Optional takes the same size as the details itself (plus one bool). This is fairly small for now, but I think a major point of Details is to expand it in the future?

Could you elaborate on index-specific info? It's unclear to me how this would be used.

Yeah, this is something we talked about in the meeting with Marc-Andre but it's not really obvious - what's the point of allowing Details to be extended if clangd has to consume it?

It sounded like he might have use cases for using index infrastructure outside clangd. We might also have google-internal index features we want (matching generated code to proto fields?). I'm not really sure how compelling this argument is.

clangd/index/SymbolCollector.h
25

can you add a comment to the class indicating that it needs to be used for one TU and then thrown away? This seems unfortunate but is probably simpler than the alternative. It also seems to be a new restriction with this patch.

ioeric updated this revision to Diff 128505.Jan 3 2018, 2:48 AM
  • Merge with origin/master. Use Arena for symbol details.
ioeric added inline comments.Jan 3 2018, 3:08 AM
clangd/index/Index.h
122

Thanks for the allocator change!

Details now contains just stringrefs. I wonder how much we want it to be inherit-friendly at this point, as the size is relatively small now. If you think this is a better way to go, I'll make the structure contain strings and store the whole structure in arena.

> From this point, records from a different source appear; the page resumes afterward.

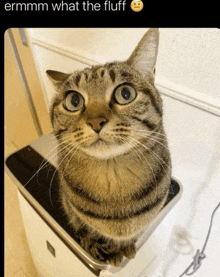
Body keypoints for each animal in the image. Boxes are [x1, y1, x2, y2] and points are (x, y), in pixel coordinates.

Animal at [45, 28, 171, 266]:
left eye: (125, 94)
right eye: (73, 101)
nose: (96, 122)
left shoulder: (147, 219)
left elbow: (134, 234)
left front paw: (124, 247)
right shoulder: (74, 209)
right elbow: (89, 229)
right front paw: (100, 247)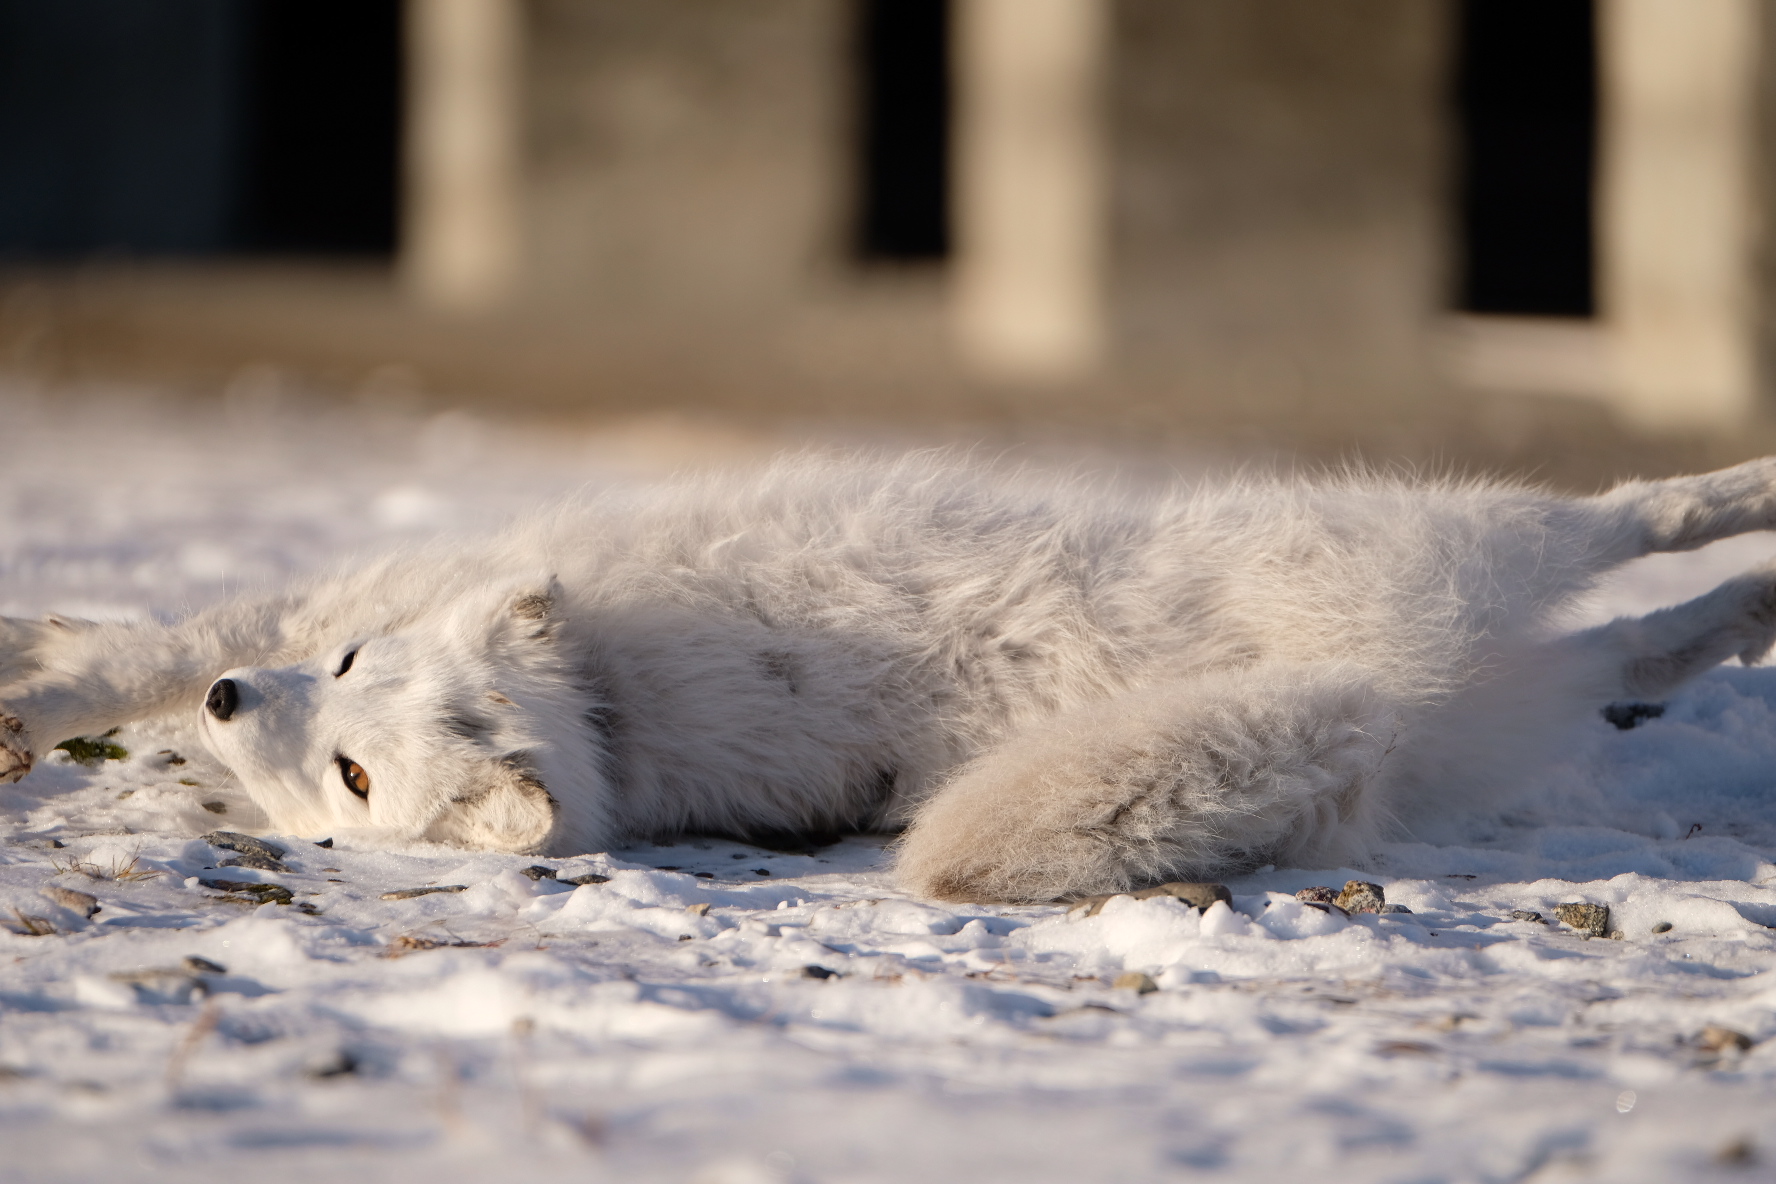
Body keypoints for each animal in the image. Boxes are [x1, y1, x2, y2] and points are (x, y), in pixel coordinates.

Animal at [3, 454, 1776, 898]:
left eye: (359, 771)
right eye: (344, 678)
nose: (237, 710)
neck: (615, 701)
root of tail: (1407, 676)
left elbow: (134, 657)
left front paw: (30, 705)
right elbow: (132, 650)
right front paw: (68, 674)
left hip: (1480, 543)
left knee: (1642, 516)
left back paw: (1747, 504)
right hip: (1507, 685)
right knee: (1630, 640)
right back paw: (1744, 612)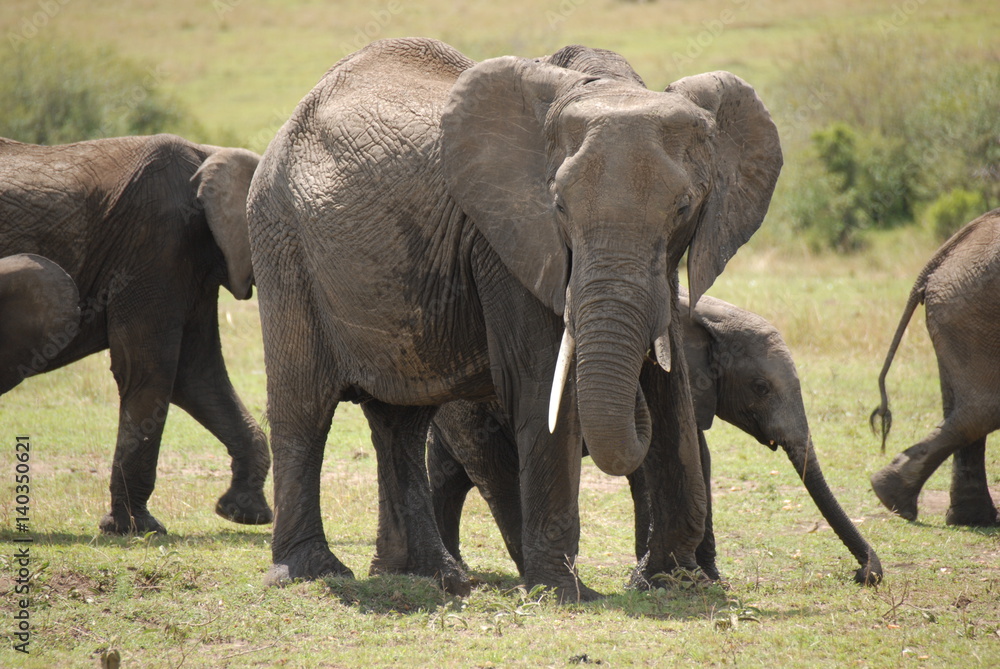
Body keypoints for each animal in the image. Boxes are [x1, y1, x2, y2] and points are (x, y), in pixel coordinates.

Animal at [246, 39, 782, 600]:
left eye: (684, 208)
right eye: (559, 206)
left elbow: (672, 392)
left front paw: (670, 582)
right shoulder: (507, 241)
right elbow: (541, 380)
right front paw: (565, 594)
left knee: (401, 423)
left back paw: (430, 577)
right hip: (280, 240)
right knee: (304, 407)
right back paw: (310, 572)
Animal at [428, 291, 882, 586]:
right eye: (760, 387)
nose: (864, 574)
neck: (712, 314)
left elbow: (698, 459)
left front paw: (707, 579)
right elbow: (652, 468)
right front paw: (651, 578)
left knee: (447, 480)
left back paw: (458, 569)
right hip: (469, 407)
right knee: (494, 474)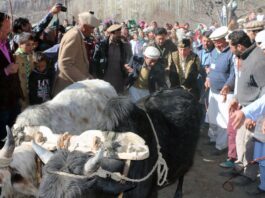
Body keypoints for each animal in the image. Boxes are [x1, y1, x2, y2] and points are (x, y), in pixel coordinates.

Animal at [35, 88, 200, 198]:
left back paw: (178, 192)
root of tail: (184, 91)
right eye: (41, 193)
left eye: (75, 196)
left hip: (187, 160)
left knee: (183, 174)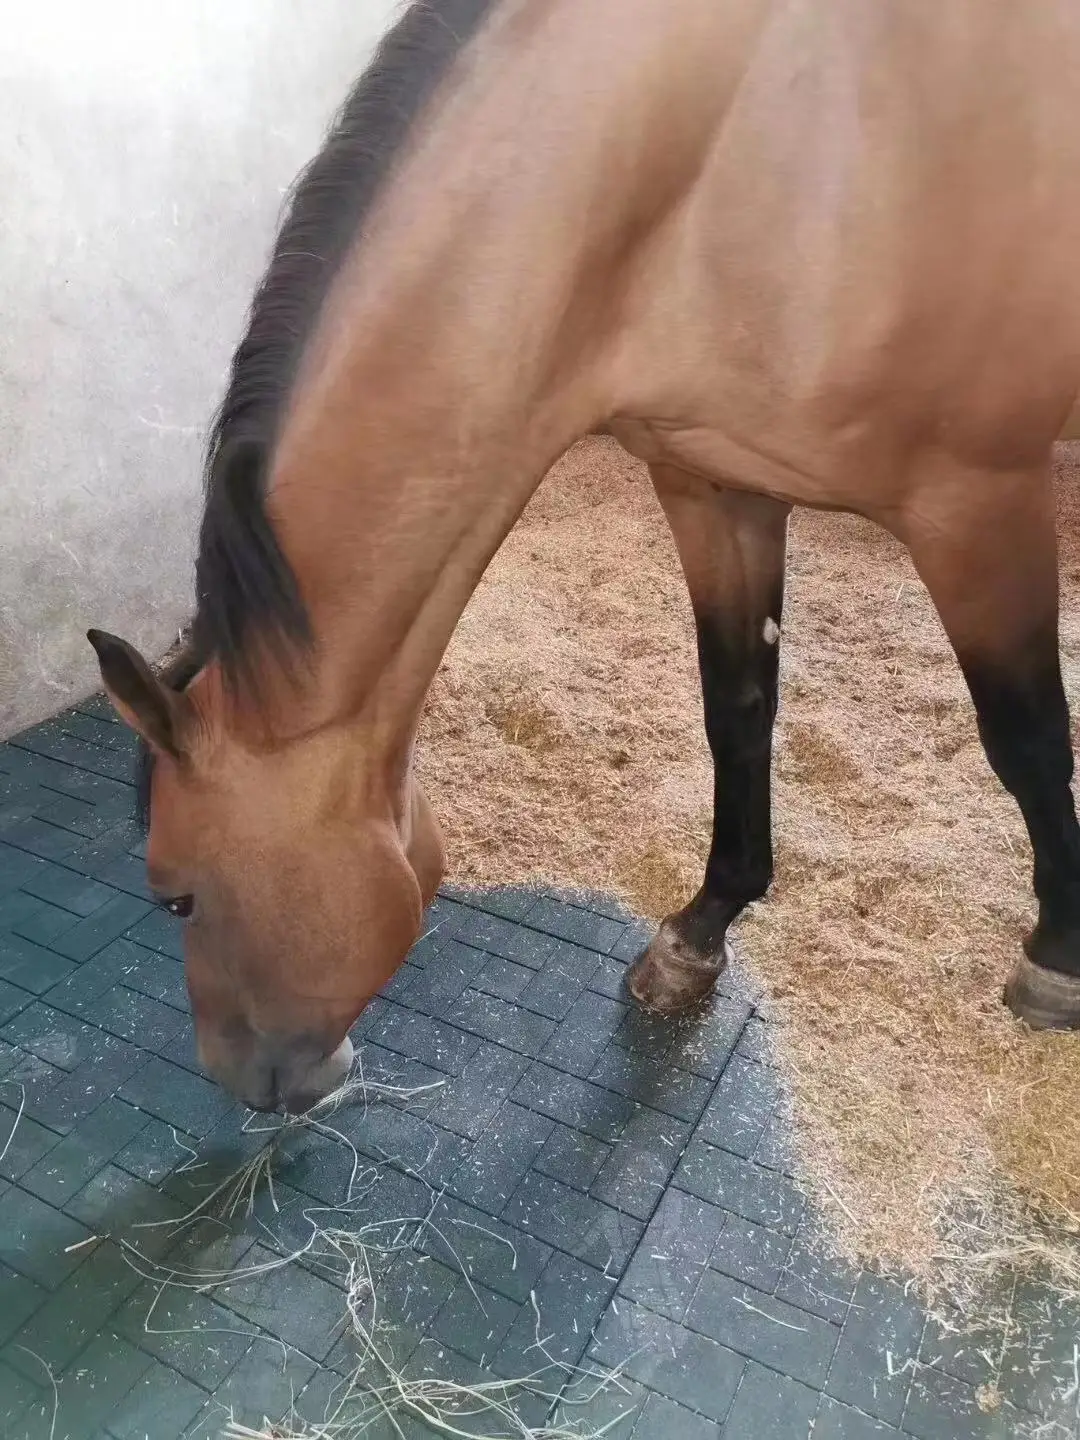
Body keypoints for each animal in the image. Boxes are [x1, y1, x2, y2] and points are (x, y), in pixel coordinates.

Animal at [87, 0, 1080, 1113]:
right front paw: (699, 934)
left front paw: (1058, 958)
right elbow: (737, 711)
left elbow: (1027, 738)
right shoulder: (713, 486)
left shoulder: (974, 499)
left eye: (176, 898)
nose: (246, 1083)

This would require some tweaks for yamls tho but shouldn't be hard.

clangd/index/SymbolCollector.h
25

How about re-initializing the allocator for each new AST in intialize?

sammccall accepted this revision.Jan 9 2018, 1:07 AM

Just some nits

clangd/index/Index.h
122

So this needs to be at least optional I think - at the moment, how does an API user know whether to fetch the rest of the details?

FWIW, the size difference is already significant: symbol is 136 bytes if this is a unique_ptr, and 164 bytes if it's optional (+20%) - StringRefs are still pretty big.
But I don't feel really strongly about this.

clangd/index/SymbolCollector.cpp
72

you shouldn't initialize these both here and in initialize(), right?

131

why conditional? note we're interning the strings anyway, and an empty stringref is the same size as a full one

This revision is now accepted and ready to land.Jan 9 2018, 1:07 AM
ioeric updated this revision to Diff 129058.Jan 9 2018, 3:43 AM
ioeric marked 2 inline comments as done.
  • [clangd] Address review comments; made Detail a pointer.
ioeric updated this revision to Diff 129059.Jan 9 2018, 3:47 AM
ioeric marked an inline comment as done.
  • Minor cleanup.
ioeric updated this revision to Diff 129075.Jan 9 2018, 6:48 AM
clangd/index/Index.h
122

Done. Made it a raw pointer. PTAL

sammccall accepted this revision.Jan 9 2018, 9:13 AM
sammccall added inline comments.
clangd/index/SymbolYAML.cpp
84

this removes the Detail object if it's empty - this seems maybe unneccesary and certainly the wrong layer. It seems enough to do

if (!outputting)
  Detail = (allocate)
else if (!Detail)
  return;

io.mapOptional("Documentation", Detail->Documentation);
// etc
ioeric updated this revision to Diff 129106.Jan 9 2018, 9:30 AM
ioeric marked an inline comment as done.
  • Addrress review comment.
This revision was automatically updated to reflect the committed changes.